### [Problem requirements]
Give the number of lines in the listing below that include the word "parameters", with nothing more.
━━━━━ Entries supplied
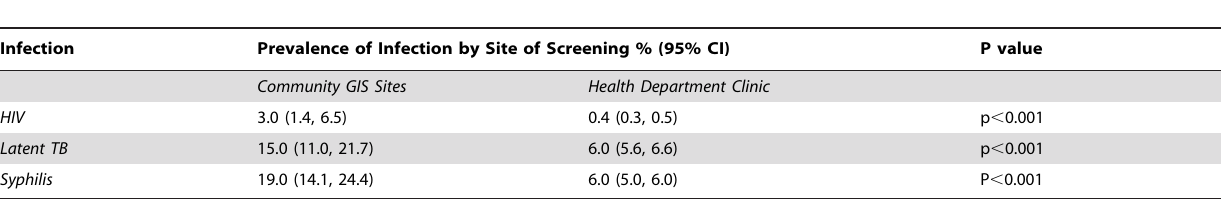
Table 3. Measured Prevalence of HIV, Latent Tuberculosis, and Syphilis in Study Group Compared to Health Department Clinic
━━━━━━━━━━
━━━━━ Entries supplied
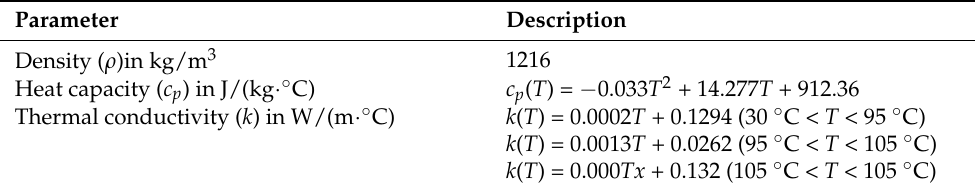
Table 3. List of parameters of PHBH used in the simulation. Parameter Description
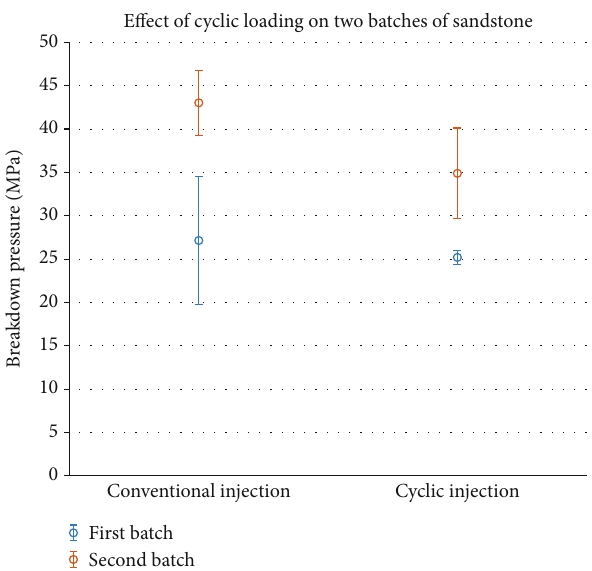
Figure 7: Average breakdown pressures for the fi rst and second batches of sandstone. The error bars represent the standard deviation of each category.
━━━━━━━━━━
━━━━━ Entries supplied
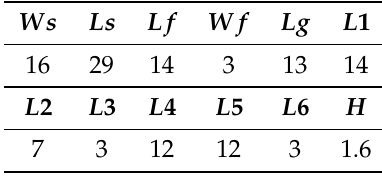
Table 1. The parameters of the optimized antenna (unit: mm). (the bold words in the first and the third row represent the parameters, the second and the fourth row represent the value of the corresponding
━━━━━━━━━━
### [Completed exercise]
2